Hong Kong (CNN)It’s a situation that most stressed office workers can all relate to: Long commutes, odd co-workers and a never-ending task list.
But on this occasion, it’s not your average city dweller who’s confronting the harsher aspects of adult life.
Meet Aggretsuko or Aggressive Retsuko, a 25-year-old cartoon red panda that slogs away in a mundane office job in Japan.
She might be a slick professional at work, but her cute exterior hides a darker reality: After hours, she bashes out her pent-up rage through some serious beer-swilling and heavy metal karaoke and dreams of one day leaving her dead-end job.
She’s also Japanese company Sanrio’s — better known for Hello Kitty — latest creation.
“My target was working people or people who want to vent their frustration. I think (Retsuko) is a character that these people can empathize with,” Yeti, Aggretsuko’s designer, told CNN’s News Stream.
Pointing to the changing nature of ‘kawaii’ or cute culture, Yeti, who only wanted to be identified by her nickname, told CNN that traditional forms of cute from the Hello Kitty era were no longer making the cut.

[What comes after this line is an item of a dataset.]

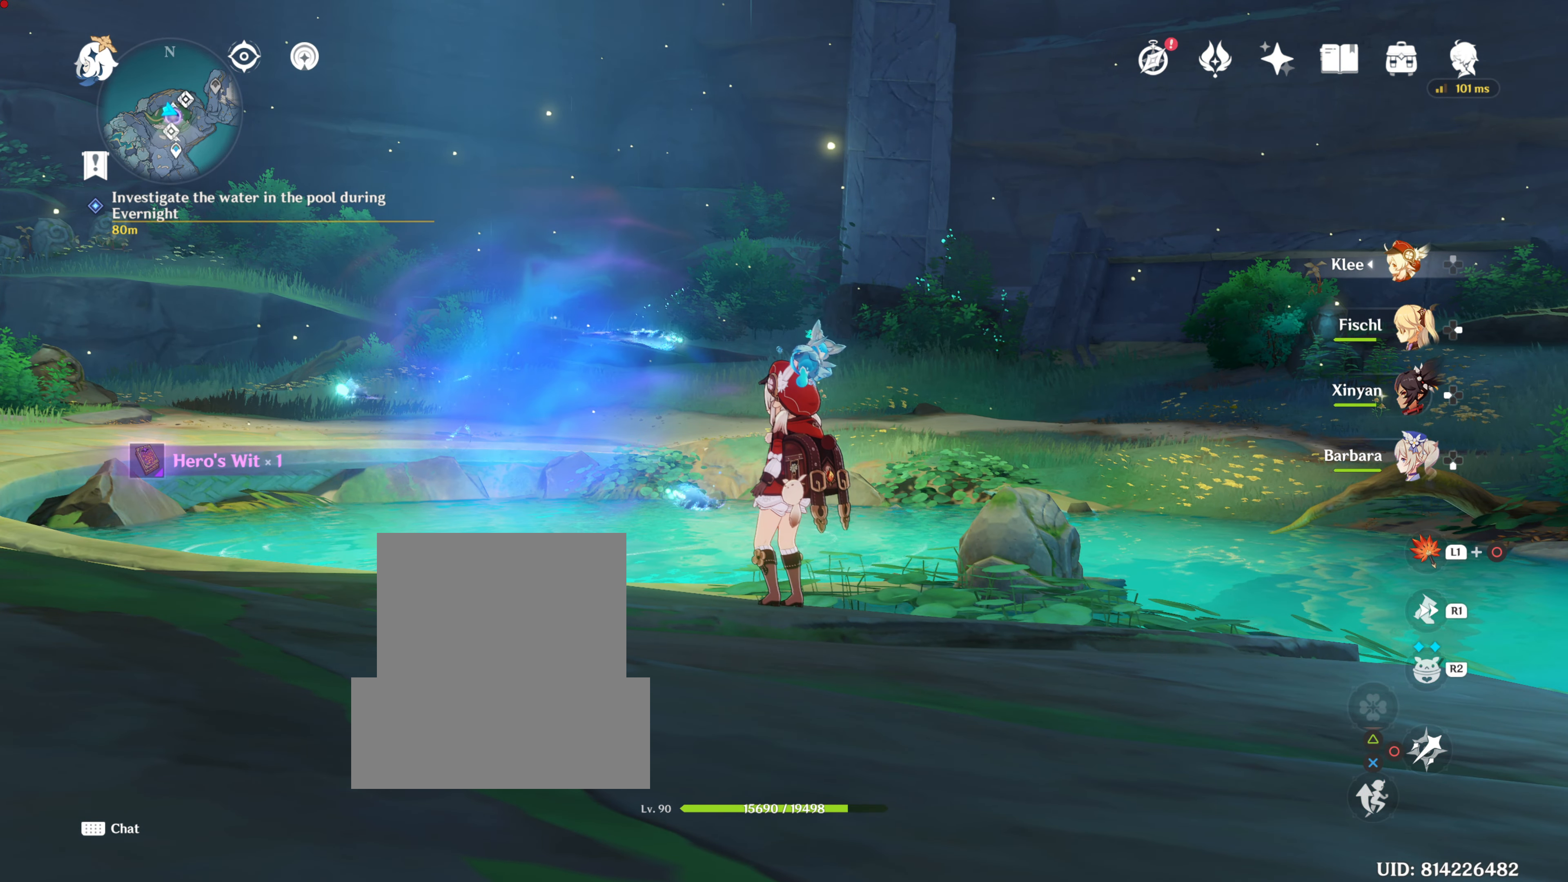
{"buttons": [], "left_stick": "center", "right_stick": "center", "events": [[67, "left_stick", "down"], [200, "DPAD_LEFT", "down"], [200, "left_stick", "center"], [334, "DPAD_LEFT", "up"]]}
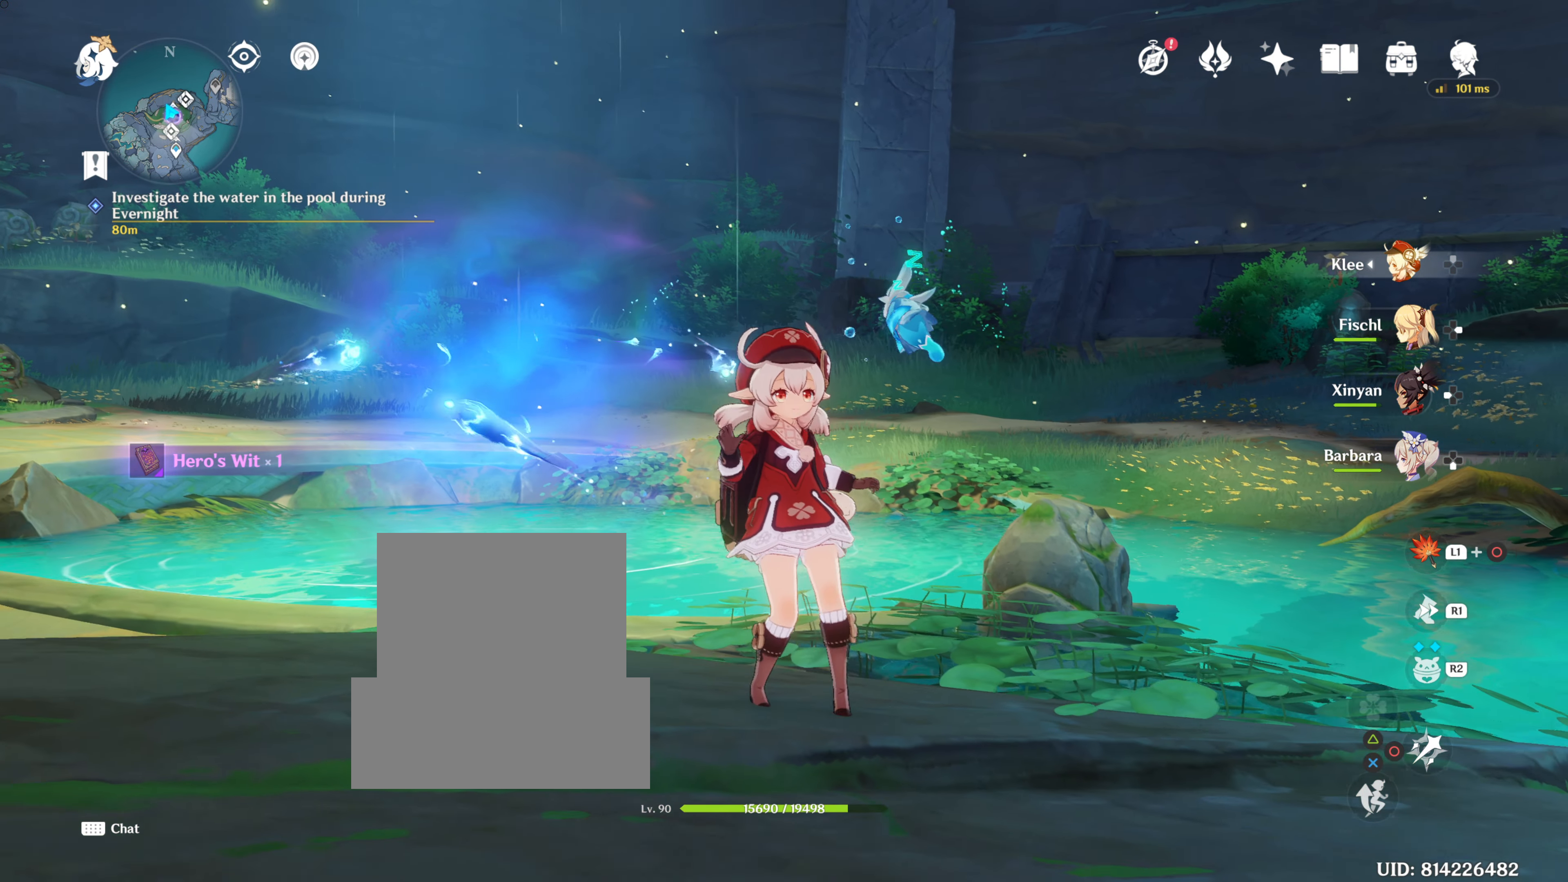
{"buttons": [], "left_stick": "center", "right_stick": "center", "events": []}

“People are interested in seeing more dynamic and newer characters,” said Yeti.
‘Kawaii’ culture as rebellion
The kawaii or cute craze has dominated Japanese culture since the 1980s.
Back then, the word kawaii referred to someone or something that appeared childlike, sweet and innocent.
Yet Kazumi told CNN that daily work frustrations and difficulties crossed borders.
In January 2017, when Sanrio’s second English-language Aggretsuko video hit the internet,international fans were quick to relate to the cartoon’s plight with many referring to the red panda as their “spirit animal.”
“I’d wager that most young women who have worked an entry-level office job would be able to relate (to Aggretsuko),” Helen Tseng, a San-Francisco-based graphic designer, told CNN.
“And while Aggretsuko is probably Sanrio’s most feminist character yet, I have male friends who relate just as deeply to her plight (and love of alcohol and metal karaoke),” added Tseng.
Aggretsuko boasts a far slimmer fan base compared to her predecessor — at least when measured by her Twitter followers.
Hello Kitty has 195,000 twitter followers and the existential, depressive egg Gudetama has 745,000 twitter followers. However, her aggro-charm has undoubtedly proved a hit among a niche fan base.
“Aggretsuko appeals both those who are frustrated by whatever aspects of daily life are annoying, while also playing on this notion that feigned cuteness is simply fake,” Ian Condry, a professor of Japanese cultural studies at MIT, and author of “The Soul of Anime” and “Hip-Hop Japan,” told CNN.
“People want the real, and this becomes a way of highlighting that cute, adorable worlds often aren’t believable,” added Condry.